Kansas Gov. Sam Brownback waves to guests before delivering his State of the State address to a joint session of the Kansas Legislature in Topeka on Jan. 10, 2017. (AP Photo/Orlin Wagner)

The nightmare of Sam Brownback

The nicest thing I can say about President Trump's nomination of Kansas Gov. Sam Brownback to be our next religious freedom ambassador is that religious freedom's loss would be Kansas' gain.

Does that seem overly harsh?

It's no job recommendation that as a young U.S. Senator Brownback was, in the words of the White House announcement, "a key sponsor of the International Religious Freedom Act of 1998." That act, which established the ambassadorship, was initially a lousy piece of legislation cooked up by conservatives to embarrass the Clinton Administration.

Only when a group of young Senate staffers sat down with Administration officials and completely rewrote the bill did it achieve a measure of respectability. Once their work was done, it sailed through both houses of Congress without the sponsors having to lift a finger. (For an inside account at what happened, see here.)

In the years since, the ambassadorship has been held by a series of political appointees with widely varying degrees of international and diplomatic experience.
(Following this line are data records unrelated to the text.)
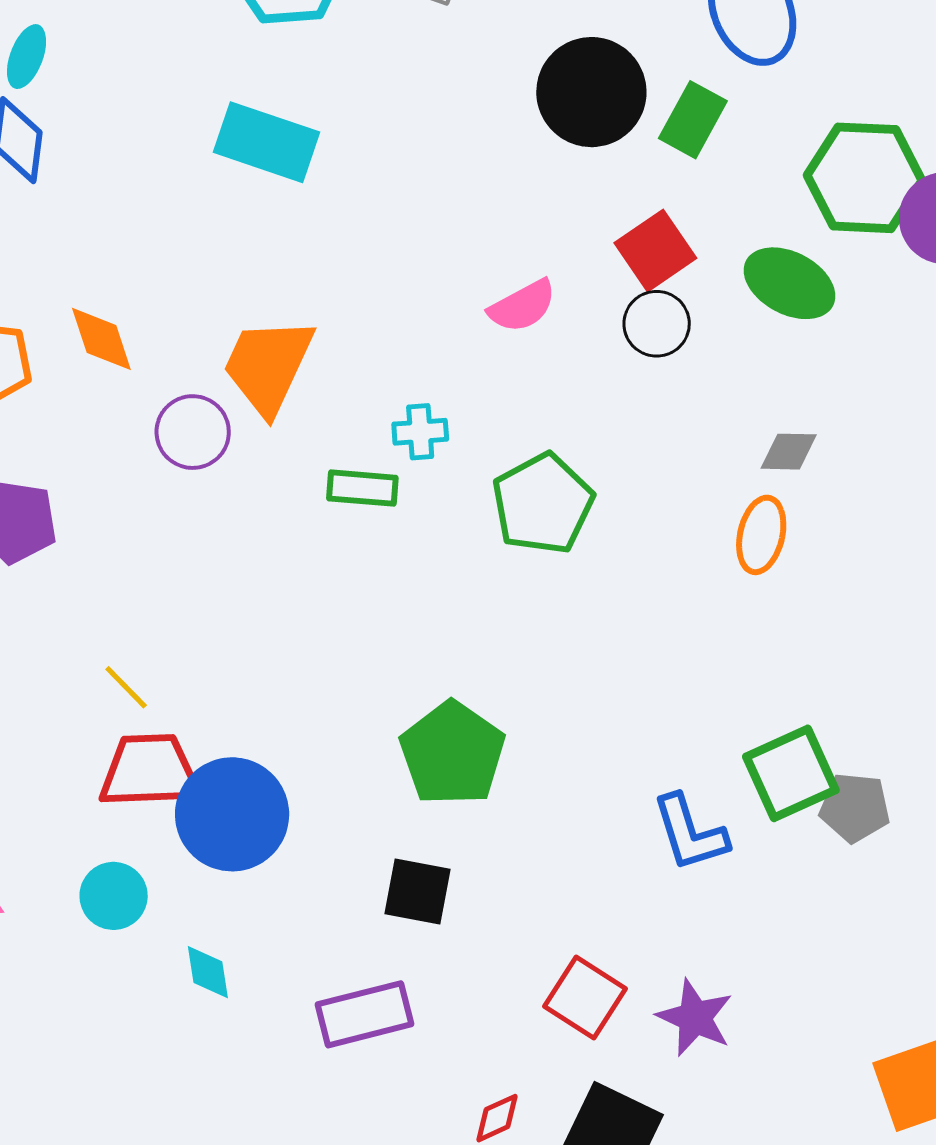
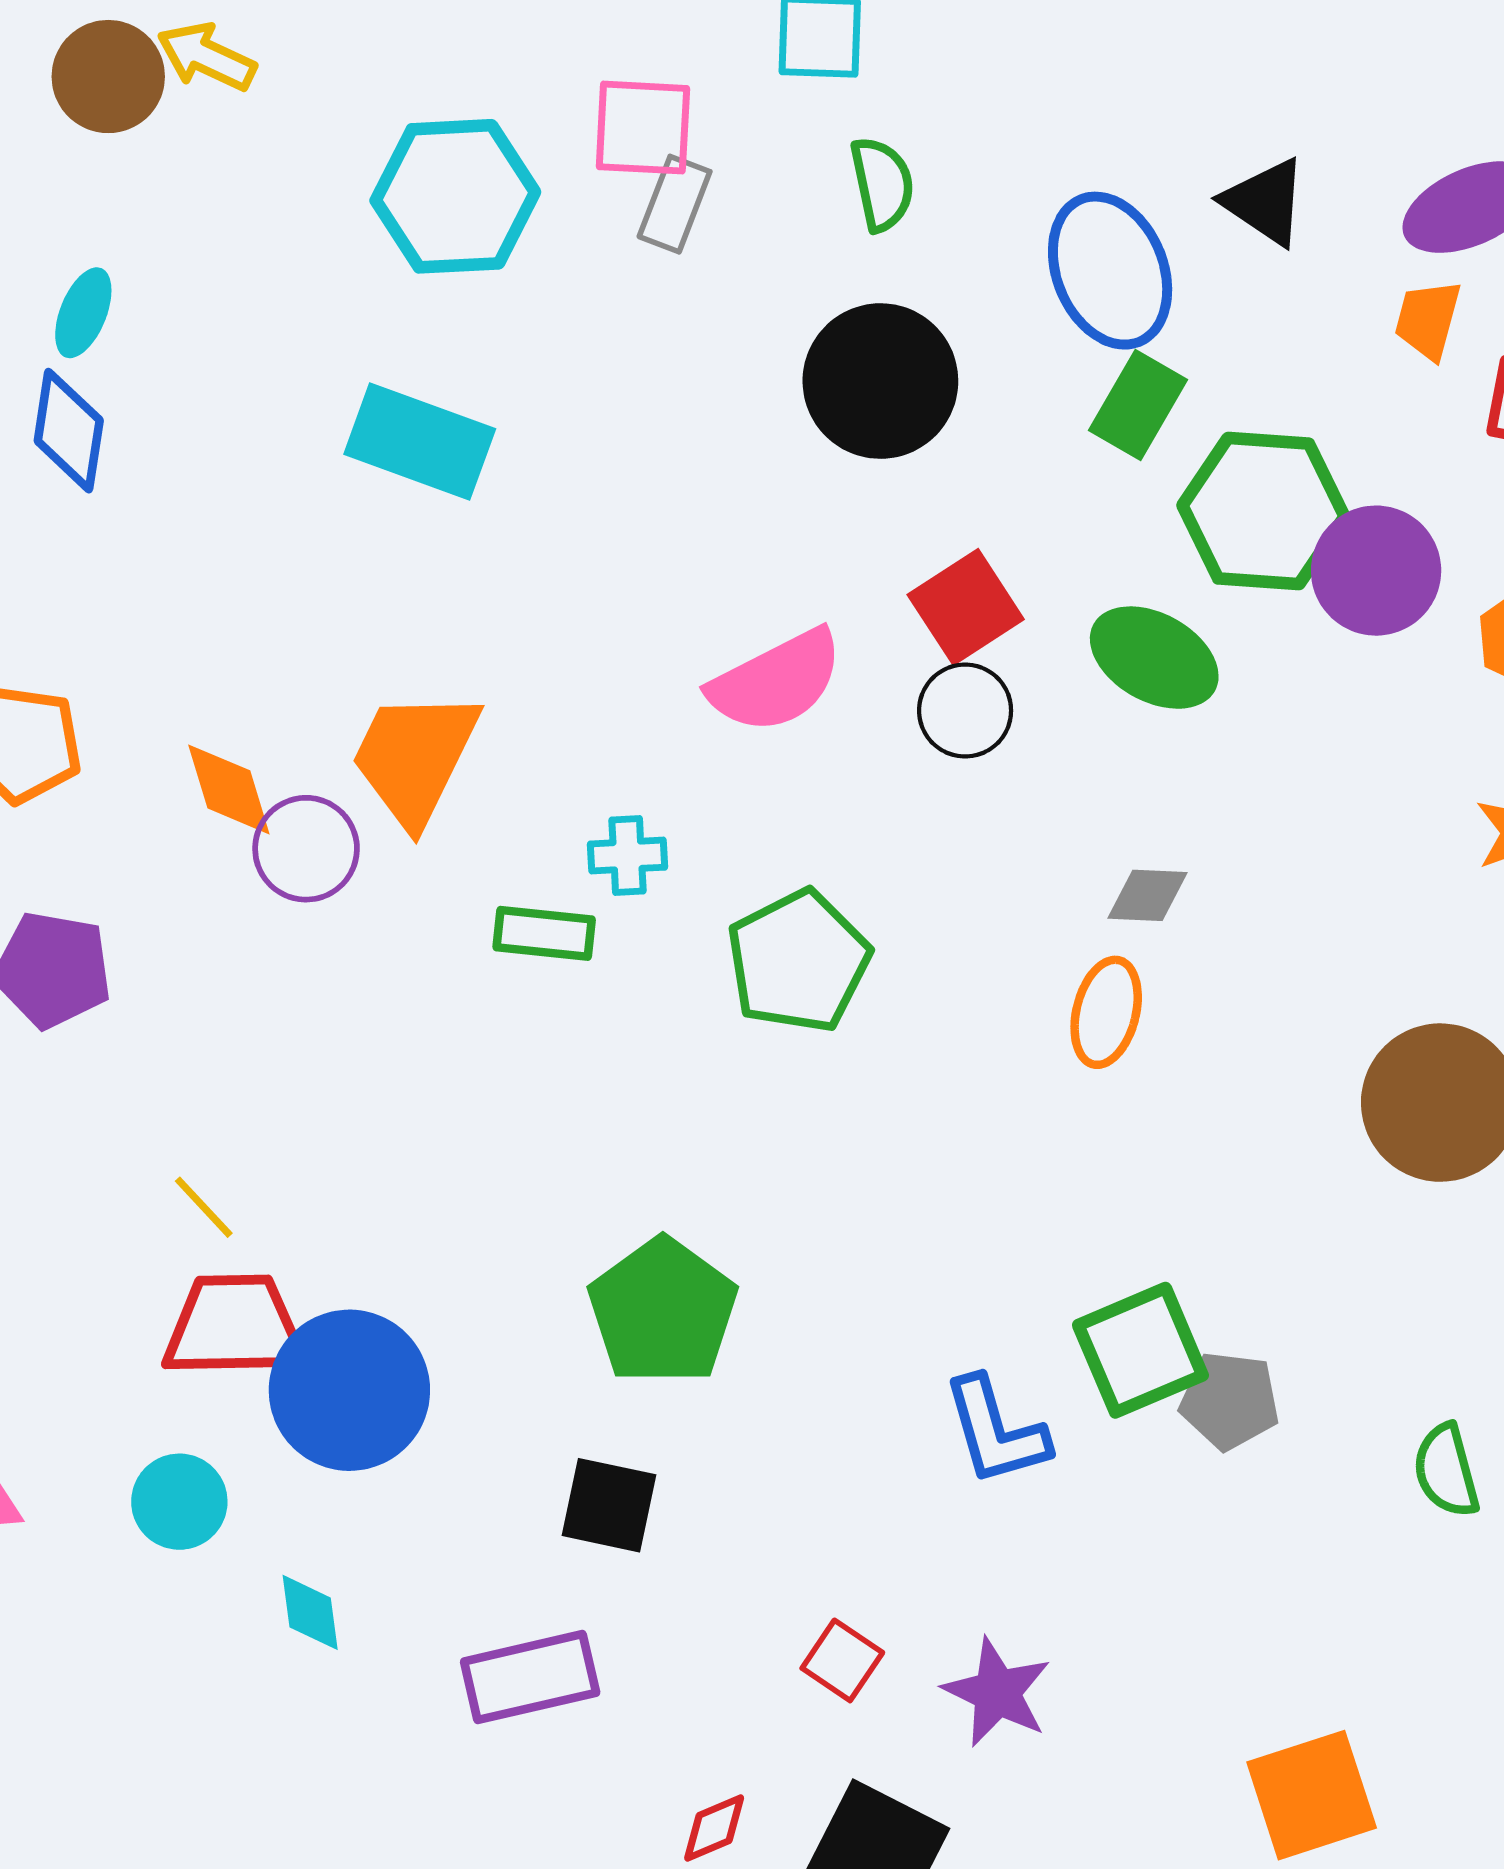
green rectangle: (693, 120) -> (1138, 405), moved
pink semicircle: (522, 306) -> (776, 681), size x1.4
orange diamond: (101, 339) -> (229, 789), moved
red square: (585, 998) -> (842, 1660), size x0.7

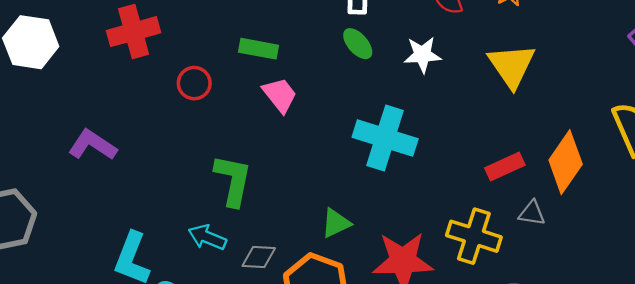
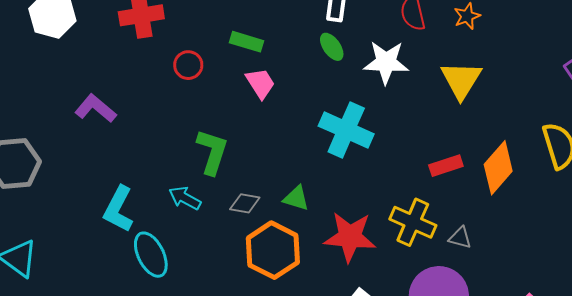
white star: (422, 55) -> (386, 62), size x1.4
gray triangle: (532, 213) -> (460, 238), moved
green triangle: (336, 223) -> (296, 198), turned 36
gray diamond: (259, 257) -> (245, 203), moved

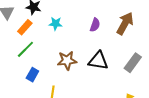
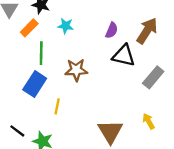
green line: (25, 49) -> (41, 53), moved, turned -48
black triangle: (98, 61) -> (124, 56), moved
blue rectangle: (32, 75) -> (35, 84), size x1.5

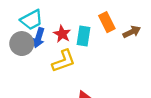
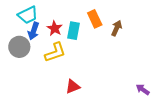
brown arrow: (132, 32) -> (117, 28), turned -42
gray circle: (22, 44) -> (19, 47), moved

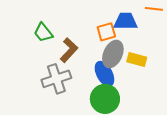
All have found the job frustrating, to say the least.

Making headway requires exquisite political skills, for dealing with an entrenched State Department bureaucracy, both sides of the congressional aisle, and foreign governments that do not hear criticism of their treatment of religious minorities and dissidents gladly. And that's in a presidential administration where foreign policy is functioning normally.

When it comes to political skills, Brownback is, as Winston Churchill said of John Foster Dulles, "a bull who carries a china shop with him." The Republican governor of an overwhelmingly Republican state, he has managed to make himself the most unpopular governor in the country through pig-headed dedication to anti-tax policies. This year, the overwhelmingly Republican legislature rejected the policies over his veto.

He possesses a self-righteousness -- or perhaps messianism -- that's encapsulated in his oft-repeated assertion that "what I hope to get the most right is to be a positive contributor to their soul."

"This is the guy that’s going to stop religious persecution around the world?" asks a former State Department official.

The appointment of Barack Obama's first religious freedom ambassador, Suzan Johnson Cook, was held up for a year when a Republican senator put a hold on her nomination. The best way for the U.S. to advance religious freedom around the world now would be for a Democratic senator to do the same for Brownback's.